Total cost for Stage 3: One good night's sleep
Stage 4: Where the Crazy Sets In: Wednesday Morning, 8:30am
I call expensive online retailer back to reorder my less than 24 hours ago cancelled order. The lady on the phone is super nice and assures me that this kind of thing happens all the time. I have no idea if this is true or not but it makes me feel better so God bless her for saying it anyway. We get throug the ordering process and my total is more than it was on Monday. The 40% off sale is still going but the 15% off part was a cyber Monday special and she can't honor it. This takes away the feeling that I am getting a really good deal and "free" shipping. Still the new price is less than the $140.00 worth of sleep deprevation I am currently paying so I go for it.
Total cost for Stage 4: $105.00-ish...something like that. I was pretty tired.

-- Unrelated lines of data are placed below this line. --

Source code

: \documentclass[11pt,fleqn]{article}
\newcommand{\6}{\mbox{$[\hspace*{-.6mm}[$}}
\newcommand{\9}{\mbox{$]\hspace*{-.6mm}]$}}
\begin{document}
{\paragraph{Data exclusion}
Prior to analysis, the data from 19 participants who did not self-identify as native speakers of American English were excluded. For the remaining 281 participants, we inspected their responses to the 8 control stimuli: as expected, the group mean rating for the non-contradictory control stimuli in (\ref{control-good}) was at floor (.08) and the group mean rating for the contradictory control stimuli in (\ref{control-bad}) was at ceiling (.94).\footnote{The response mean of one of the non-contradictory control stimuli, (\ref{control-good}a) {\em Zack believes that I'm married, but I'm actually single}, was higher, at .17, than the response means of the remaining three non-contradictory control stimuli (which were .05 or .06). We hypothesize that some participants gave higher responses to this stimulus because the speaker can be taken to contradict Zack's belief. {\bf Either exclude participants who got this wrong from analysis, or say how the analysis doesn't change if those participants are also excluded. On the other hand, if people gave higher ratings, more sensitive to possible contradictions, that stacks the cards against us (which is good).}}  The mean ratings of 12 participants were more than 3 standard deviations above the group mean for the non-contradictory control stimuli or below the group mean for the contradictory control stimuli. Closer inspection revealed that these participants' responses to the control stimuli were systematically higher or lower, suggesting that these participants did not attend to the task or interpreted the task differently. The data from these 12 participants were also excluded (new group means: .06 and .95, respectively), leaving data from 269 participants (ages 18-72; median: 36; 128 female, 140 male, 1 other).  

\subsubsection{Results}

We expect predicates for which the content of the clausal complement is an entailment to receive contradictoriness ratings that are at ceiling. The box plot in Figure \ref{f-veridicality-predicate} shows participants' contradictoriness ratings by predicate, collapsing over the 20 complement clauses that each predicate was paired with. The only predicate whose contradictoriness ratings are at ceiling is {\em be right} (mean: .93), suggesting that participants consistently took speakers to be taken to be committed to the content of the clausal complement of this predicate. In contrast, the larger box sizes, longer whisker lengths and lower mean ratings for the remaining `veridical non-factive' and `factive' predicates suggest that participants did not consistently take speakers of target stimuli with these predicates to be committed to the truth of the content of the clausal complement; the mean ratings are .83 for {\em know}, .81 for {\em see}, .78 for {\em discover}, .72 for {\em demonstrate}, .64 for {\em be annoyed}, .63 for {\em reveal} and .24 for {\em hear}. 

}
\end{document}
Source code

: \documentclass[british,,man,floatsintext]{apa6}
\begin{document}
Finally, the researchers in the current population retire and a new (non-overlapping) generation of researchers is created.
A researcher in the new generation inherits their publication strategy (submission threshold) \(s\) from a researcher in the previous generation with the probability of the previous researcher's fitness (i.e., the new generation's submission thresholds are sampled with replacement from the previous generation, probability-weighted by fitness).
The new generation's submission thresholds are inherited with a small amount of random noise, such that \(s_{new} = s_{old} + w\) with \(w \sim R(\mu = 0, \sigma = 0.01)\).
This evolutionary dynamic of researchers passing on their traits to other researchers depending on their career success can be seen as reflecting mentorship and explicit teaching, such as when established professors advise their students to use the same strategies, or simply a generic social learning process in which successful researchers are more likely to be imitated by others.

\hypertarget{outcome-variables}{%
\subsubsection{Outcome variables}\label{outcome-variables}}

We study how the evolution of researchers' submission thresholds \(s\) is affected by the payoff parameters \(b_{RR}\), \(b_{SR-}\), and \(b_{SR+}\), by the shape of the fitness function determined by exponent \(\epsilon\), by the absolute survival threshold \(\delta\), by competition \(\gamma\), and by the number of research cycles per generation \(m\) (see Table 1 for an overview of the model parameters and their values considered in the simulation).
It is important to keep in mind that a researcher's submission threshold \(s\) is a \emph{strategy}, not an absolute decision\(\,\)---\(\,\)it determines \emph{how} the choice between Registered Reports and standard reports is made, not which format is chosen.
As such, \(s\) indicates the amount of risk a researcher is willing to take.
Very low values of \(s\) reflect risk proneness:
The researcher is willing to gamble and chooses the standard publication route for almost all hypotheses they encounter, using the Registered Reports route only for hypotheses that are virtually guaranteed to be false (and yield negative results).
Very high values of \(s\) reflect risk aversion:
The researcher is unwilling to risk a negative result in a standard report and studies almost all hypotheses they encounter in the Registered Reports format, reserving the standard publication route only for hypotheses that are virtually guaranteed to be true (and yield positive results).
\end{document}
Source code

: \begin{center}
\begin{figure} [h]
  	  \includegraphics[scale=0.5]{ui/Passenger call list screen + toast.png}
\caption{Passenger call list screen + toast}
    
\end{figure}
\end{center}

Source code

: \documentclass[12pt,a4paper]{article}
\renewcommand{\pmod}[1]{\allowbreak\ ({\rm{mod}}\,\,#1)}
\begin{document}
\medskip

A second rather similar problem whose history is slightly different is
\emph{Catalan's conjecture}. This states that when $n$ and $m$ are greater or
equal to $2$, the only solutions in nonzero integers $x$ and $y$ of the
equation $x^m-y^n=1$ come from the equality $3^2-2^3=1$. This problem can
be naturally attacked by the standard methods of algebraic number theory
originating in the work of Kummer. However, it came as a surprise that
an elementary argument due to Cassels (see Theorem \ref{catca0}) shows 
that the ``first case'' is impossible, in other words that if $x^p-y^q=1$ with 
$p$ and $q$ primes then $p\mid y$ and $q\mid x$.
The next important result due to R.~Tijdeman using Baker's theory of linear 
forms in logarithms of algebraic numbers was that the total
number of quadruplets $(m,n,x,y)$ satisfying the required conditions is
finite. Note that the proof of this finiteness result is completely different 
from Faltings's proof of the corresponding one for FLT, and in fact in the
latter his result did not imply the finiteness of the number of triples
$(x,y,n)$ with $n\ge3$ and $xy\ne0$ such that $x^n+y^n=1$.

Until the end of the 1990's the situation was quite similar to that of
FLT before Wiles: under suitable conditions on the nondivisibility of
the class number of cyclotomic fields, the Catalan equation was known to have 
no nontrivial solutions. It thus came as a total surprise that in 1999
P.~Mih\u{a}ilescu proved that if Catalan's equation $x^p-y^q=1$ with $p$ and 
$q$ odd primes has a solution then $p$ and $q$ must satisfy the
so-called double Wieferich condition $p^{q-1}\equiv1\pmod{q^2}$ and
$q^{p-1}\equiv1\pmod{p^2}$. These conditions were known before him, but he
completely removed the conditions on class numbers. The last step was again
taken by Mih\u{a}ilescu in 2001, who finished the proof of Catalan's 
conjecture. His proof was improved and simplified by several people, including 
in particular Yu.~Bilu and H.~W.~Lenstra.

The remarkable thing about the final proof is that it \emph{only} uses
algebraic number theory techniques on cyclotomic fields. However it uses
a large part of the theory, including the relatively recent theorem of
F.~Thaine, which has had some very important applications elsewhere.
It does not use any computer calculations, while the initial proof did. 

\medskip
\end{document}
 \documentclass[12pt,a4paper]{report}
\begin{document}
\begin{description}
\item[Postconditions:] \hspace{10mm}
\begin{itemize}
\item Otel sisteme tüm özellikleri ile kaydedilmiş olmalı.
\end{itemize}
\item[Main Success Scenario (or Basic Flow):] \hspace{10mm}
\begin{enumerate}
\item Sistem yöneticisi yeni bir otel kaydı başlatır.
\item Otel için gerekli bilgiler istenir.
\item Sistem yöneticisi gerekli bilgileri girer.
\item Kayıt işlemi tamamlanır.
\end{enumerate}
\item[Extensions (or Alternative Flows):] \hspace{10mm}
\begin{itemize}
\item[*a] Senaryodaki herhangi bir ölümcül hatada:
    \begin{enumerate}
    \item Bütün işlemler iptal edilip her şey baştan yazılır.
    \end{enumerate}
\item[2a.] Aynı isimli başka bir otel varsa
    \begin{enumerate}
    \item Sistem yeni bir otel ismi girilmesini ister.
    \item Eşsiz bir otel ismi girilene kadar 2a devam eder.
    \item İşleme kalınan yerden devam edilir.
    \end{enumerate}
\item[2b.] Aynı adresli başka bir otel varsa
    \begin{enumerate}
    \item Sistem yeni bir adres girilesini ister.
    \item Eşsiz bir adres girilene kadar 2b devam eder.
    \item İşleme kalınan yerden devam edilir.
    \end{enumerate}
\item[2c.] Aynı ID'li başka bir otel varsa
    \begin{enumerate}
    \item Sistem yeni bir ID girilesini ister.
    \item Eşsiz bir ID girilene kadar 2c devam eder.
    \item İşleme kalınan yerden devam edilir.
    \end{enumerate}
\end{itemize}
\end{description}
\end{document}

Stage 5: Total Insanity but SO WORTH IT!: Wednesday morning 11am
I head back to the mall to return the expensive pajamas. I can feel myself relax as soon as they hand me the receipt for the refund back to my card. Whatever it is in my psyche that can't stand to pay full price (and over-priced at that) settles down. On my way out to the car I stop by another store and there I find a third set of pajamas. The sizes are right, I have bought that brand before so I know the quality is good, I like them less than the pairs I loved but equally as much as the ones I currently have ordered and the total cost for all three pairs (they are 50% off) is CHEAPER THAN ONE PAIR FROM FANCY ONLINE RETAILER.
Yeah. I called online retailer back AGAIN and cancelled the order AGAIN and they were very nice about it AGAIN. Seriously, they get points for nice over there. I then bought the pajamas for this year and I slept the sleep of the bargain-finding-just, yes I did. I also took all the tags off and washed them because I have had enough of thinking about this thank-you-very-much.
Total cost for Stage 5: $36.00. Boo-ya!